Created: 2025-12-09 Protocol: Pure NSGA-II Multi-Objective (No Neural Surrogate) Status: Running
1. Purpose
V13 runs pure FEA optimization without any neural surrogate to establish ground-truth Pareto front. This serves as:
- Baseline for evaluating GNN/MLP surrogate accuracy
- Ground truth Pareto front for comparison
- Validation data for future surrogate training
Key Difference from V11/V12
| Aspect | V11 (Adaptive MLP) | V12 (GNN + Validation) | V13 (Pure FEA) |
|---|---|---|---|
| Surrogate | MLP (4-layer) | Zernike GNN | None |
| Sampler | TPE | NSGA-II | NSGA-II |
| Trials/hour | ~100 NN + 5 FEA | ~5000 GNN + 5 FEA | 6-7 FEA |
| Purpose | Fast exploration | Field prediction | Ground truth |
2. Seeding Strategy
V13 seeds from all prior FEA data in V11 and V12:
V11 (107 FEA trials) + V12 (131 FEA trials) = 238 total
│
┌──────────┴──────────┐
│ Parameter Filter │
│ (blank_backface │
│ 4.0-5.0 range) │
└──────────┬──────────┘
│
217 trials seeded into V13
Why 21 Trials Were Skipped
V13 config uses blank_backface_angle: [4.0, 5.0] (intentionally narrower).
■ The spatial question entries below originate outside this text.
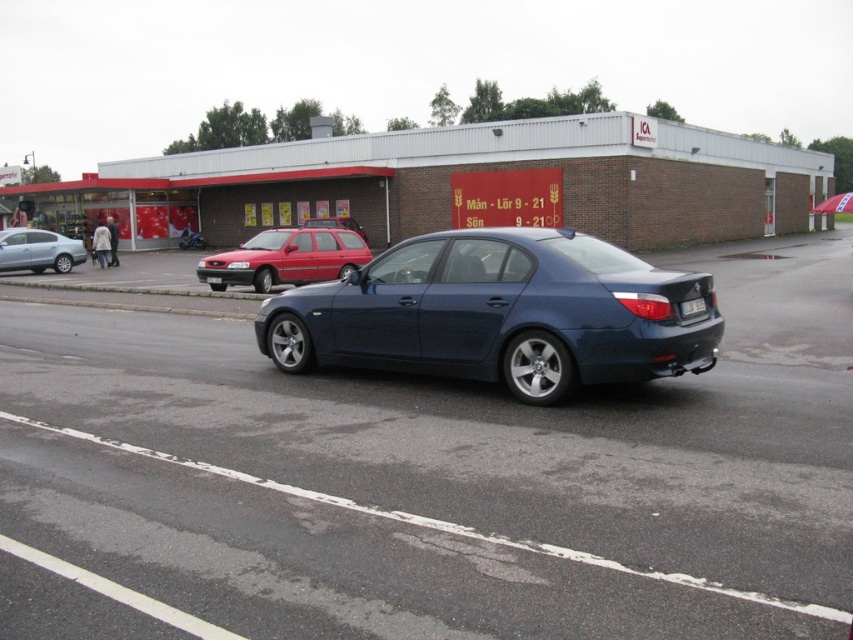
You are standing in front of the ICA Supermarket building. Where is the white plastic license plate at rear located in terms of its 2D coordinates?

The white plastic license plate at rear is located at the 2D coordinates of point (692, 307).

Based on the photo, you are a delivery person who needs to park your vehicle in a spot that can accommodate your large truck. You see the satin blue sedan at center and the white plastic license plate at center in the parking lot. Which vehicle can you safely park next to without blocking the license plate?

The satin blue sedan at center is bigger than the white plastic license plate at center, so you can safely park next to the white plastic license plate at center without blocking it.

You are a delivery person who needs to park your vehicle between two cars in the parking lot. The metallic blue car at center and the matte red station wagon at center are already parked. Which car is shorter and would allow you to park closer to the entrance?

The metallic blue car at center is shorter than the matte red station wagon at center, so you can park closer to the entrance near the metallic blue car at center.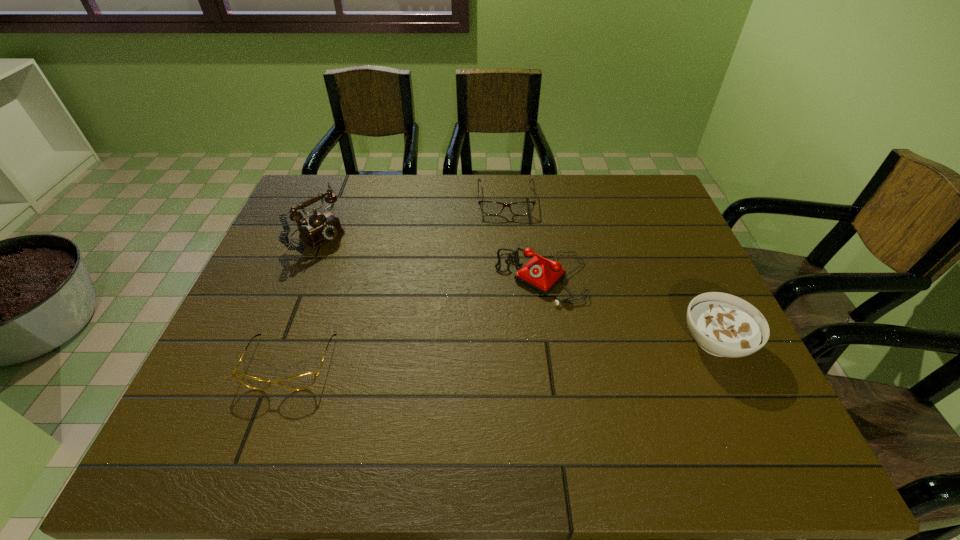
Locate an element on the screen. The width and height of the screenshot is (960, 540). vacant region between the right spectacles and the tallest object is located at coordinates (415, 208).

Locate an element on the screen. vacant space that is in between the tallest object and the shorter telephone is located at coordinates (433, 247).

The image size is (960, 540). I want to click on unoccupied position between the shorter telephone and the soup bowl, so click(x=628, y=309).

You are a GUI agent. You are given a task and a screenshot of the screen. Output one action in this format:
    pyautogui.click(x=<x>, y=<y>)
    Task: Click on the vacant region between the right telephone and the soup bowl
    The image size is (960, 540).
    Given the screenshot: What is the action you would take?
    pyautogui.click(x=628, y=309)

At what (x,y) coordinates should I click in order to perform the action: click on vacant space that is in between the nearer spectacles and the farther spectacles. Please return your answer as a coordinate pair (x, y). The height and width of the screenshot is (540, 960). Looking at the image, I should click on (397, 281).

You are a GUI agent. You are given a task and a screenshot of the screen. Output one action in this format:
    pyautogui.click(x=<x>, y=<y>)
    Task: Click on the free space between the nearer spectacles and the shorter telephone
    The image size is (960, 540).
    Given the screenshot: What is the action you would take?
    pyautogui.click(x=416, y=320)

Find the location of `free space between the farther spectacles and the shorter telephone`. free space between the farther spectacles and the shorter telephone is located at coordinates (523, 239).

Where is `vacant area that lies between the taller telephone and the shorter telephone`? This screenshot has height=540, width=960. vacant area that lies between the taller telephone and the shorter telephone is located at coordinates (433, 247).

Trials from V10/V11 with blank_backface_angle < 4.0 (range was 3.5-5.0) were rejected by Optuna.
3. Mathematical Formulation
3.1 Objectives (Same as V11/V12)
| Objective | Goal | Formula | Target | Units |
|---|---|---|---|---|
rel_filtered_rms_40_vs_20 |
minimize | RMS_filt(Z_40 - Z_20) | 4.0 | nm |
rel_filtered_rms_60_vs_20 |
minimize | RMS_filt(Z_60 - Z_20) | 10.0 | nm |
mfg_90_optician_workload |
minimize | RMS_J1-J3(Z_90 - Z_20) | 20.0 | nm |
3.2 Design Variables (11)
| Parameter | Bounds | Units |
|---|---|---|
| lateral_inner_angle | [25.0, 28.5] | deg |
| lateral_outer_angle | [13.0, 17.0] | deg |
| lateral_outer_pivot | [9.0, 12.0] | mm |
| lateral_inner_pivot | [9.0, 12.0] | mm |
| lateral_middle_pivot | [18.0, 23.0] | mm |
| lateral_closeness | [9.5, 12.5] | mm |
| whiffle_min | [35.0, 55.0] | mm |
| whiffle_outer_to_vertical | [68.0, 80.0] | deg |
| whiffle_triangle_closeness | [50.0, 65.0] | mm |
| blank_backface_angle | [4.0, 5.0] | deg |
| inner_circular_rib_dia | [480.0, 620.0] | mm |
4. NSGA-II Configuration
sampler = NSGAIISampler(
population_size=50,
crossover=SBXCrossover(eta=15),
mutation=PolynomialMutation(eta=20),
seed=42
)
NSGA-II performs true multi-objective optimization:
- Non-dominated sorting for Pareto ranking
- Crowding distance for diversity preservation
- No scalarization - preserves full Pareto front
5. Study Structure
m1_mirror_adaptive_V13/
├── 1_setup/
│ ├── model/ # NX model files (from V11)
│ └── optimization_config.json # Study config
├── 2_iterations/
│ └── iter{N}/ # FEA working directories
│ ├── *.prt, *.fem, *.sim # NX files
│ ├── params.exp # Parameter expressions
│ └── *solution_1.op2 # Results
├── 3_results/
│ └── study.db # Optuna database
├── run_optimization.py # Main entry point
└── README.md # This file
6. Usage
# Start fresh optimization
python run_optimization.py --start --trials 55
# Resume after interruption (Windows update, etc.)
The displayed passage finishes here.